▶ PROBLEM STATEMENT
Copy the records word for word, starting from the first line and continuing through the line that contains "longitude: 22.3310", with both of those lines included.

▶ Records excerpted from a collection
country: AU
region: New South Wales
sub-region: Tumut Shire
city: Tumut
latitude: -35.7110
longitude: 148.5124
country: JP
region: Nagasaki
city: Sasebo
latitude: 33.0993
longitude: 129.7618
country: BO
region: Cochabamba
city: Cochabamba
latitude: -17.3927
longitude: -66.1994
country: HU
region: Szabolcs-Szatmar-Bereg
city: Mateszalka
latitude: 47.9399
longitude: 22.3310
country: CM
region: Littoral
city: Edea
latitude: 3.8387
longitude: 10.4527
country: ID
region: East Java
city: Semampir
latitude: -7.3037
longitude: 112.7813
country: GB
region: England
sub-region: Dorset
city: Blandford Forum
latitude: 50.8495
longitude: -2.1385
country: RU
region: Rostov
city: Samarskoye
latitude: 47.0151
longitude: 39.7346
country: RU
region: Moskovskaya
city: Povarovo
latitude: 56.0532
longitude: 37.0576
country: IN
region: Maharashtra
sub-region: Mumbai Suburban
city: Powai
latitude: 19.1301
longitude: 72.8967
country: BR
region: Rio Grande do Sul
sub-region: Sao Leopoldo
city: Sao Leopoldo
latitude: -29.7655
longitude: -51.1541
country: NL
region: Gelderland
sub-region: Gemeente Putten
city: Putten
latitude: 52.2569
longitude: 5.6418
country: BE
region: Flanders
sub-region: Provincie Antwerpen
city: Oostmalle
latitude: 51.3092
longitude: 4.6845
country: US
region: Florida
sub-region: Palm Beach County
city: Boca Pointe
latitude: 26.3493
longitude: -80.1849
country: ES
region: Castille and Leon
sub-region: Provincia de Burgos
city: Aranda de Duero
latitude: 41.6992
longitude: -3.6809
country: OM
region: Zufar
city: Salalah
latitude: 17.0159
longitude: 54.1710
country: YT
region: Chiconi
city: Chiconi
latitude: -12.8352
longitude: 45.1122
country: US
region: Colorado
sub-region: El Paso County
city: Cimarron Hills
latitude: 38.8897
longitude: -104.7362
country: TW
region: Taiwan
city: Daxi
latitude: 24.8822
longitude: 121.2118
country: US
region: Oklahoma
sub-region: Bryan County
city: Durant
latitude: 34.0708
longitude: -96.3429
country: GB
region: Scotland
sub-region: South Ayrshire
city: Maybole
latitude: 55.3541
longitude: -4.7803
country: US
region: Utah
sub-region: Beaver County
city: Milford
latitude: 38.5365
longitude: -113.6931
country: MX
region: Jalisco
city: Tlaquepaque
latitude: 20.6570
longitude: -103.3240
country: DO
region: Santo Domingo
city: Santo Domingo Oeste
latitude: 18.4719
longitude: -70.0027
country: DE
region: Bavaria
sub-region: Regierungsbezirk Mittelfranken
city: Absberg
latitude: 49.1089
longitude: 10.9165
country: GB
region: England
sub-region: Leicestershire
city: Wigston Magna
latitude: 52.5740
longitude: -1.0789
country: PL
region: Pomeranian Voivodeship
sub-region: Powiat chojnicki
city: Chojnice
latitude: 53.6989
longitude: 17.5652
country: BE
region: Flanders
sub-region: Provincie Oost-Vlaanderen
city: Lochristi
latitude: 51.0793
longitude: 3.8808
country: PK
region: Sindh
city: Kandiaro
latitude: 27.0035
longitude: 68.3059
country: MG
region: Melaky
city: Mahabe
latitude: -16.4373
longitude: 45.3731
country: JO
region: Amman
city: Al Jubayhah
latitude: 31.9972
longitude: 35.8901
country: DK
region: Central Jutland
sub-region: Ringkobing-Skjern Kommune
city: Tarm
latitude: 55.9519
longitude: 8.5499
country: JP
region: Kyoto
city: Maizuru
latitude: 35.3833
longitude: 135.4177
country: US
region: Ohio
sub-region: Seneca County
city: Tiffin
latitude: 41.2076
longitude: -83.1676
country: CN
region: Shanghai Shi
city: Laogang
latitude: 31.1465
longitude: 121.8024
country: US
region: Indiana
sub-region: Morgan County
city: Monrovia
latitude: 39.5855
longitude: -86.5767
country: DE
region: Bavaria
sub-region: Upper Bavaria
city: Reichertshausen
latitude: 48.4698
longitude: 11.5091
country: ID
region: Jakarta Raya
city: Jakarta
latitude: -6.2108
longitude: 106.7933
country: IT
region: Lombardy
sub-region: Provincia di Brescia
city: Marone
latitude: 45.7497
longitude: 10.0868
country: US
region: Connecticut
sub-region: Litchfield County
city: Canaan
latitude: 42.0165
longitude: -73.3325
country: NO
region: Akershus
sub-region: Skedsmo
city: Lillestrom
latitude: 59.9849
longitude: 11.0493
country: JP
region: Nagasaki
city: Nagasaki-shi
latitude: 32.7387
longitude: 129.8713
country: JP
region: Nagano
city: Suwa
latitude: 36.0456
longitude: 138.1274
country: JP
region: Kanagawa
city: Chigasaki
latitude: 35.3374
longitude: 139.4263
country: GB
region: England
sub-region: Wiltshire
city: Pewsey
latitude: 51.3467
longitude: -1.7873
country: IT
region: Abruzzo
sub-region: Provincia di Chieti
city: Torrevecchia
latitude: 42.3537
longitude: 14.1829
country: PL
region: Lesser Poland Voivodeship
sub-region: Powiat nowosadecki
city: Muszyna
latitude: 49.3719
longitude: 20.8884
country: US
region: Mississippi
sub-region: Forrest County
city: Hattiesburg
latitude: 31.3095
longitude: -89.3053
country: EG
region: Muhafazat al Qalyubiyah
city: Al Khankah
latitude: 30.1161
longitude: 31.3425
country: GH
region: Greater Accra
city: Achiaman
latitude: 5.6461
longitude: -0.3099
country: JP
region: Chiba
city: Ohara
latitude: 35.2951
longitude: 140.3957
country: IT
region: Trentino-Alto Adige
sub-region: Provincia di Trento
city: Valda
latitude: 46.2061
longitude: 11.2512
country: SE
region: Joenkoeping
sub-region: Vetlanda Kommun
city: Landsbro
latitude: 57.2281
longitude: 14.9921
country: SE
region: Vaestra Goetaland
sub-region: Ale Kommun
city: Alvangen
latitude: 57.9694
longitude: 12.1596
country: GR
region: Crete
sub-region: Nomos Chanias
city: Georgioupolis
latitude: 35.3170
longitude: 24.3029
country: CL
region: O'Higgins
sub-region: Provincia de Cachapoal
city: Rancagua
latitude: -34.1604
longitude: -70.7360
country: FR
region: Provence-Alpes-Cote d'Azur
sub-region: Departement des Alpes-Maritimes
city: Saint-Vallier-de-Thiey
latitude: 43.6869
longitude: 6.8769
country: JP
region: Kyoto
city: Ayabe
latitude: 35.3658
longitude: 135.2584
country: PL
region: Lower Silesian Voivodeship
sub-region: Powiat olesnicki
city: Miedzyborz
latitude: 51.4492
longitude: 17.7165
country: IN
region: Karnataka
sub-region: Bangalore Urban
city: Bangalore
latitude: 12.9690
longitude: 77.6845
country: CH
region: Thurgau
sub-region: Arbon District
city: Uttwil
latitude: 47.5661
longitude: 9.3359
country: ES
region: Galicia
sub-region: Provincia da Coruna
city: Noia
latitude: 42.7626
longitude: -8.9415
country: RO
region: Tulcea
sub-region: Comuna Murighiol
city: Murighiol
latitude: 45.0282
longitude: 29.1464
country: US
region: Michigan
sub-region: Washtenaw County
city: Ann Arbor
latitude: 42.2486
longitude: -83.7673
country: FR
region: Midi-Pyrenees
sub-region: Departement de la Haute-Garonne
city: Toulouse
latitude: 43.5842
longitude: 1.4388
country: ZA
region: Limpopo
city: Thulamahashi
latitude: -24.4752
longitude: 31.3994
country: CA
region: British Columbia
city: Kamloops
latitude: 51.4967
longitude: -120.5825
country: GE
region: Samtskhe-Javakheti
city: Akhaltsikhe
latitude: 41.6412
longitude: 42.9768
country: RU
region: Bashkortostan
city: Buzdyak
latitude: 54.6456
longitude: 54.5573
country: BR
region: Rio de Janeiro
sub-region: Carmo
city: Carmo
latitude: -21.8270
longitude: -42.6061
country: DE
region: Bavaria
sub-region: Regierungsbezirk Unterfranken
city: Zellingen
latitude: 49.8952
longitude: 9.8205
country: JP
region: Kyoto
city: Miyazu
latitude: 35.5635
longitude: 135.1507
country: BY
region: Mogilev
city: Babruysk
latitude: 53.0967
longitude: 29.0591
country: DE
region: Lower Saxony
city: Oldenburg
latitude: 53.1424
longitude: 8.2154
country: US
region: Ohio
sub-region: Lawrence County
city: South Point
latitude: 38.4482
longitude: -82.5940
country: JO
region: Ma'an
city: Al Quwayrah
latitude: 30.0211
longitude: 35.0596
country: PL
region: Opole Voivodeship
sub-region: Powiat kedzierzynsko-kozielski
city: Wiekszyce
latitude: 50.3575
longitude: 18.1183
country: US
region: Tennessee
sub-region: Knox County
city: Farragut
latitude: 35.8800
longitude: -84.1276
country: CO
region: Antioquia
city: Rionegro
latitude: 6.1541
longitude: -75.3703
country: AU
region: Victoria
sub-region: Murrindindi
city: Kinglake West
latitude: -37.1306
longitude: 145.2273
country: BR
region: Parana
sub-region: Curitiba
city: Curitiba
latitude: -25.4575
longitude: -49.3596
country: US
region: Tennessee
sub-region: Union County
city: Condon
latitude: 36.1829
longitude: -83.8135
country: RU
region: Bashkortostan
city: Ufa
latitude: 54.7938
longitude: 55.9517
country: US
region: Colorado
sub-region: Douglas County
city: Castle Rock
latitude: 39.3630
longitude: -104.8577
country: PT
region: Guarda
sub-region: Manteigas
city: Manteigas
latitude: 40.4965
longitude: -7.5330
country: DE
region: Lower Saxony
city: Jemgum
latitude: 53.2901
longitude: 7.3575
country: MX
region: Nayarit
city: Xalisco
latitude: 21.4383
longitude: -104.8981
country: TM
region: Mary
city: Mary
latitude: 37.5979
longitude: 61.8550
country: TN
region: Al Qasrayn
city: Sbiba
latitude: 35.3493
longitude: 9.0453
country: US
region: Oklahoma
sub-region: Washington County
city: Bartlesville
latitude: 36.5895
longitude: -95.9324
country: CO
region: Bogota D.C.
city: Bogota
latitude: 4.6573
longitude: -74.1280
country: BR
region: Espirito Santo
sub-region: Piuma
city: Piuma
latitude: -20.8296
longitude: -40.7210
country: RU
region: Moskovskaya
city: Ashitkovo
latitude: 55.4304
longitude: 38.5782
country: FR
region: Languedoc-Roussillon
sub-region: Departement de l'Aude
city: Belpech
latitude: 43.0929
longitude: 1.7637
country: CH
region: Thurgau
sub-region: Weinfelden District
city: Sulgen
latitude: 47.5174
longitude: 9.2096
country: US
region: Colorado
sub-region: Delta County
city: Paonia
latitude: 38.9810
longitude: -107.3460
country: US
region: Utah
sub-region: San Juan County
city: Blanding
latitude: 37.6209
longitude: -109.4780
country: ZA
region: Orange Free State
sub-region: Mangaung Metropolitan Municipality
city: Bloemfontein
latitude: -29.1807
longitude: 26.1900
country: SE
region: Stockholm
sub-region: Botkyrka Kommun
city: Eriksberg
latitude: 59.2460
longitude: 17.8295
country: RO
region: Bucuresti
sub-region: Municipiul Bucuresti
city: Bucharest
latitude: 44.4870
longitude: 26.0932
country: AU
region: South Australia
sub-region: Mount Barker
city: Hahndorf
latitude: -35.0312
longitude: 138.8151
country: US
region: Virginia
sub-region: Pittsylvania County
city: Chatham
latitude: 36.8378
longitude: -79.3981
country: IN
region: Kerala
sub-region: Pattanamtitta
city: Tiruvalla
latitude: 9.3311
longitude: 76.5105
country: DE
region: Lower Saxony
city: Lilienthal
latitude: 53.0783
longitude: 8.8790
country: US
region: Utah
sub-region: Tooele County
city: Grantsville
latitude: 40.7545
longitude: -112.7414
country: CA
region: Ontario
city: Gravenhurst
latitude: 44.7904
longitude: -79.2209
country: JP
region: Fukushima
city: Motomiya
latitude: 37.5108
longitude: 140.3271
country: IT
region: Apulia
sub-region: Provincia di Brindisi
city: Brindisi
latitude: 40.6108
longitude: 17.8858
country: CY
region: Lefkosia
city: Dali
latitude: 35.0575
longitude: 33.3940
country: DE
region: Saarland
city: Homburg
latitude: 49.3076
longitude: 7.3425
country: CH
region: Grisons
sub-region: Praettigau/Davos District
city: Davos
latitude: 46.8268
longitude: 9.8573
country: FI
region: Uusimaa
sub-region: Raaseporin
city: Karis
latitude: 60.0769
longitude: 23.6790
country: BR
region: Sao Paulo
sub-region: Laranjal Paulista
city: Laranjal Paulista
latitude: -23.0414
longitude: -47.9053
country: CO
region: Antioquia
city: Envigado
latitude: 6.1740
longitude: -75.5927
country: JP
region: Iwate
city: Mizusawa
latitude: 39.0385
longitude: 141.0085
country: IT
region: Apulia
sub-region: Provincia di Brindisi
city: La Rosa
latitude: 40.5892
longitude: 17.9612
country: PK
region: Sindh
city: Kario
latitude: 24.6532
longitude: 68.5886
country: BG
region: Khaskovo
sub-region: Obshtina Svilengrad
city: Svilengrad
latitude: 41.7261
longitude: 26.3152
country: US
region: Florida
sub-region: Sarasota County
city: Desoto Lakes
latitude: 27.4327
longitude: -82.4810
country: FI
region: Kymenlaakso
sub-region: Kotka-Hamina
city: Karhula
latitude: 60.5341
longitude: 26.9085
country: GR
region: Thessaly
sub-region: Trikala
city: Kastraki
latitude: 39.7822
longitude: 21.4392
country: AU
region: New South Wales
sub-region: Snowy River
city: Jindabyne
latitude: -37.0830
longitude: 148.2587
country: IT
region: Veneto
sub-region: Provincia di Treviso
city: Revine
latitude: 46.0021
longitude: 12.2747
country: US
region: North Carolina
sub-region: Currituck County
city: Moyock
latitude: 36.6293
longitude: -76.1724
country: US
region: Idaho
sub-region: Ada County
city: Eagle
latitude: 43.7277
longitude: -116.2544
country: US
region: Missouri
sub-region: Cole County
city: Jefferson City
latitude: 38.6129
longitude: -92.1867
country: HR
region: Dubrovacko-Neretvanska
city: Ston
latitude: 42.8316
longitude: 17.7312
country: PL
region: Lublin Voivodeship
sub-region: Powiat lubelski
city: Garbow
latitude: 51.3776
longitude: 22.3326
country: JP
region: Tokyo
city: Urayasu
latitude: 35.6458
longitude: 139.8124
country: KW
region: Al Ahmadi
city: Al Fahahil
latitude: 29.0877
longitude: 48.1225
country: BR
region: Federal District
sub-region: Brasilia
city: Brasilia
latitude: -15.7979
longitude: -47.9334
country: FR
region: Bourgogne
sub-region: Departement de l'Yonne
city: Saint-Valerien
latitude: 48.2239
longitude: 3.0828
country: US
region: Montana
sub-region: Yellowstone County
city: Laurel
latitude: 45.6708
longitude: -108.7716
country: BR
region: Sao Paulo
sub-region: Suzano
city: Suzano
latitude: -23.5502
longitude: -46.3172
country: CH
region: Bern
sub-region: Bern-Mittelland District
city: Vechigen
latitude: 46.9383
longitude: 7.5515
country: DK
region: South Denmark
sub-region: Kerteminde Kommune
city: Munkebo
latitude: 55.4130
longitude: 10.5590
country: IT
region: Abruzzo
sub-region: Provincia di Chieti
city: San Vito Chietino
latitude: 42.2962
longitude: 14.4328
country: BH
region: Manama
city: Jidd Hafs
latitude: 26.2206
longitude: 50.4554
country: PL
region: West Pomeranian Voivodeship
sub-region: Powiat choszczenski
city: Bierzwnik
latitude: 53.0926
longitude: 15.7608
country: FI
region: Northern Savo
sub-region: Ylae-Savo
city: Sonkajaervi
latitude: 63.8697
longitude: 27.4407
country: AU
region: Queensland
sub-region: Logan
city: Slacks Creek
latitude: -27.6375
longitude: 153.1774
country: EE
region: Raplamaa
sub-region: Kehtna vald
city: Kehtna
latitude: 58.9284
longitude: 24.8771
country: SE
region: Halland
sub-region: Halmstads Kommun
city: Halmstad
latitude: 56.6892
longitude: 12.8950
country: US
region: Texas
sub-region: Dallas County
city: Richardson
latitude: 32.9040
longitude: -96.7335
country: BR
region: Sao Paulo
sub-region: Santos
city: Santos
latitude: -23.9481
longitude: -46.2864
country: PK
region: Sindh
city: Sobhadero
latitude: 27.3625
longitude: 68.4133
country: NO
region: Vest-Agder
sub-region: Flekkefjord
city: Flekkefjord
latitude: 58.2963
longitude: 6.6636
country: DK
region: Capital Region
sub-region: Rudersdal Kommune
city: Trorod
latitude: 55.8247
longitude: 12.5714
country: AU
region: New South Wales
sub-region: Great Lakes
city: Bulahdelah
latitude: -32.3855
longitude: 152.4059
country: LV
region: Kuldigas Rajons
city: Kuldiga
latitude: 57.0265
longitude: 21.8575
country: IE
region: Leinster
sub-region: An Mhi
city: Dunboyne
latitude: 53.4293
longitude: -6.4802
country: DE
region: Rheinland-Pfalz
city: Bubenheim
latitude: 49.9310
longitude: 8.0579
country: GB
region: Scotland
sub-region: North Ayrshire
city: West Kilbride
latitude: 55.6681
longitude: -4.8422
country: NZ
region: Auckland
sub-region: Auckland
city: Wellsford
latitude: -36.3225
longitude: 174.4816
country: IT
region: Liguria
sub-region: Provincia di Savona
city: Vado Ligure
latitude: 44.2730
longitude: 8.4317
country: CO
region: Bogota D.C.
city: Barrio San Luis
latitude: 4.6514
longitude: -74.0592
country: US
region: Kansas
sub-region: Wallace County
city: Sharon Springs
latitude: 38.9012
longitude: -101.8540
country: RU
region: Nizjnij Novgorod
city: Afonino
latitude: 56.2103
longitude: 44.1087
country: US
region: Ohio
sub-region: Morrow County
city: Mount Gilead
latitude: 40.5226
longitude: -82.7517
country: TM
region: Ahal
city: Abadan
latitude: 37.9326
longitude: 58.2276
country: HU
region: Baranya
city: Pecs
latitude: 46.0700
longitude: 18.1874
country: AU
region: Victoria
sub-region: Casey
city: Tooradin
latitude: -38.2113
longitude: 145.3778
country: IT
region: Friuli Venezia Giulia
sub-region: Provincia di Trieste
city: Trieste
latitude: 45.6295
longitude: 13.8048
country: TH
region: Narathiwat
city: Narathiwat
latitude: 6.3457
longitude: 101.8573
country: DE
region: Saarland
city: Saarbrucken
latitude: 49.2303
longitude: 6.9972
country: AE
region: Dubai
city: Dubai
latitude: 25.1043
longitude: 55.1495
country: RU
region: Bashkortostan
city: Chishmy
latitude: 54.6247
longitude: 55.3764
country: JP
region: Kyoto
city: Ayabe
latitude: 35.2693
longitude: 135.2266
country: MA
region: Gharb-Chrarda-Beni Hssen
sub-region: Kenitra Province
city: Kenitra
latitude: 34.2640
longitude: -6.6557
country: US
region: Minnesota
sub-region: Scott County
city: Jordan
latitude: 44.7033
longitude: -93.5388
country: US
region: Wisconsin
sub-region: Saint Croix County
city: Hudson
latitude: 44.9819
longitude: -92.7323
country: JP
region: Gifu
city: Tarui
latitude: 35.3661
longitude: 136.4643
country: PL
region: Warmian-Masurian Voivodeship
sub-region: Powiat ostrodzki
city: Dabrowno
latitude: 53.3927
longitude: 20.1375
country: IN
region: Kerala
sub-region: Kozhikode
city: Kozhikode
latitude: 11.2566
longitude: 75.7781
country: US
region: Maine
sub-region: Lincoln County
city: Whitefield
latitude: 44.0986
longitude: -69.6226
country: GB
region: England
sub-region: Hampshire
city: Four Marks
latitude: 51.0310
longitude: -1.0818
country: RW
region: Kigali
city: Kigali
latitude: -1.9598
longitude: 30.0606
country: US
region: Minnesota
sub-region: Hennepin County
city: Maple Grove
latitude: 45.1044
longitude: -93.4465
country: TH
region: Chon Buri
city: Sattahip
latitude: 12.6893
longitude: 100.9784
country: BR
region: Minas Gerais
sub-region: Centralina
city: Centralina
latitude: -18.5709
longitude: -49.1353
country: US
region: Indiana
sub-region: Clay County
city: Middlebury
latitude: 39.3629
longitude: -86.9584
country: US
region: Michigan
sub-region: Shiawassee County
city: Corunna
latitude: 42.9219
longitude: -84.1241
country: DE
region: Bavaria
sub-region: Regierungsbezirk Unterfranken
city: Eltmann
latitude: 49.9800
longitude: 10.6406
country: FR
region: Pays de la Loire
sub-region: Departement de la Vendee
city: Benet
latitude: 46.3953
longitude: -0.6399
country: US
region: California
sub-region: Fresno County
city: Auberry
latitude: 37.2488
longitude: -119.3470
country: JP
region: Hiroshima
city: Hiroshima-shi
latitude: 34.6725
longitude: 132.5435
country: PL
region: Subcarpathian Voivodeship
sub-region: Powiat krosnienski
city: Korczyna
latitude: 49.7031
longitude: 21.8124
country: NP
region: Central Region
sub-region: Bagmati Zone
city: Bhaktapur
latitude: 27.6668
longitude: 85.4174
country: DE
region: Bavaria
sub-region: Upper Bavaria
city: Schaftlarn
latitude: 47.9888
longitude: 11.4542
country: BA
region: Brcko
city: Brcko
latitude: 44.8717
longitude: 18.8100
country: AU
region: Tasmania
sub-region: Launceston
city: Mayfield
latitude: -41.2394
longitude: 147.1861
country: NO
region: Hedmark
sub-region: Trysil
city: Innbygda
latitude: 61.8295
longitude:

▶ EXERCISE RESULT
country: AU
region: New South Wales
sub-region: Tumut Shire
city: Tumut
latitude: -35.7110
longitude: 148.5124
country: JP
region: Nagasaki
city: Sasebo
latitude: 33.0993
longitude: 129.7618
country: BO
region: Cochabamba
city: Cochabamba
latitude: -17.3927
longitude: -66.1994
country: HU
region: Szabolcs-Szatmar-Bereg
city: Mateszalka
latitude: 47.9399
longitude: 22.3310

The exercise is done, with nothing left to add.